§ **DATASET EXCERPTS**
<<<<

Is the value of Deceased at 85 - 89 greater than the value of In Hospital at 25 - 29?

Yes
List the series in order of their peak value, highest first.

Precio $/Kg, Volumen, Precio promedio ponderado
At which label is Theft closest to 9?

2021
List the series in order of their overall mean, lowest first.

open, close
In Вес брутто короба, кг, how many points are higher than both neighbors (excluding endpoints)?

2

>>>>
<<<<

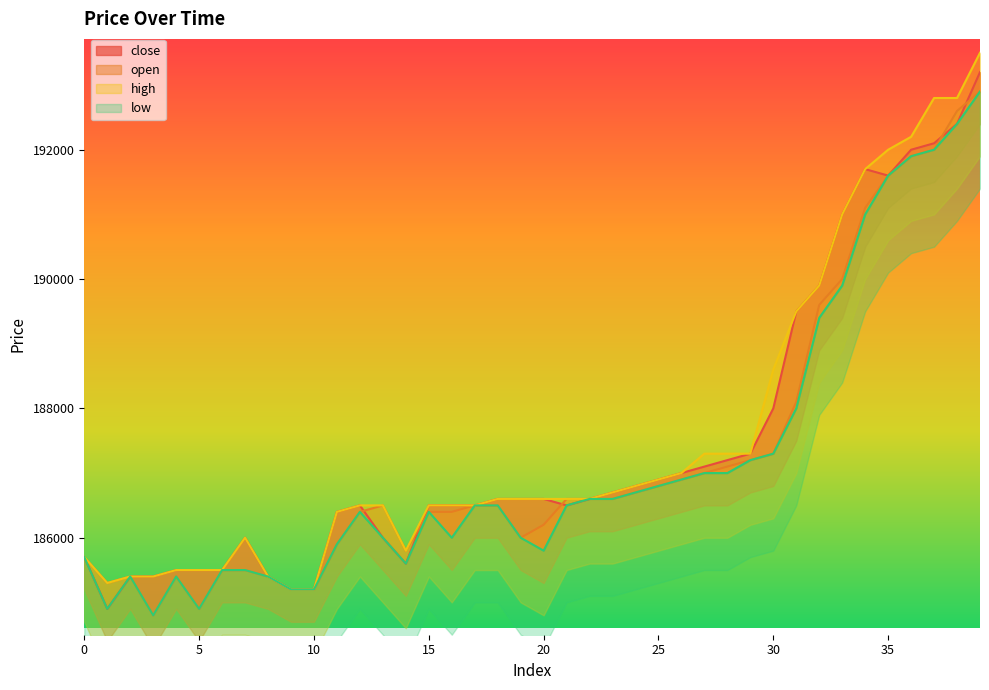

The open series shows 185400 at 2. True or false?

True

>>>>

§ **REQUIRED ACTION**
Render the lines as a Markdown table with the columns Row and Line, starting with the line that contains "Is the value" and going on through the line that contains "In Вес брутто". Leave out blank lines.

§ **SOLUTION**
| Row | Line |
|---|---|
| 1 | Is the value of Deceased at 85 - 89 greater than the value of In Hospital at 25 - 29? |
| 2 | Yes |
| 3 | List the series in order of their peak value, highest first. |
| 4 | Precio $/Kg, Volumen, Precio promedio ponderado |
| 5 | At which label is Theft closest to 9? |
| 6 | 2021 |
| 7 | List the series in order of their overall mean, lowest first. |
| 8 | open, close |
| 9 | In Вес брутто короба, кг, how many points are higher than both neighbors (excluding endpoints)? |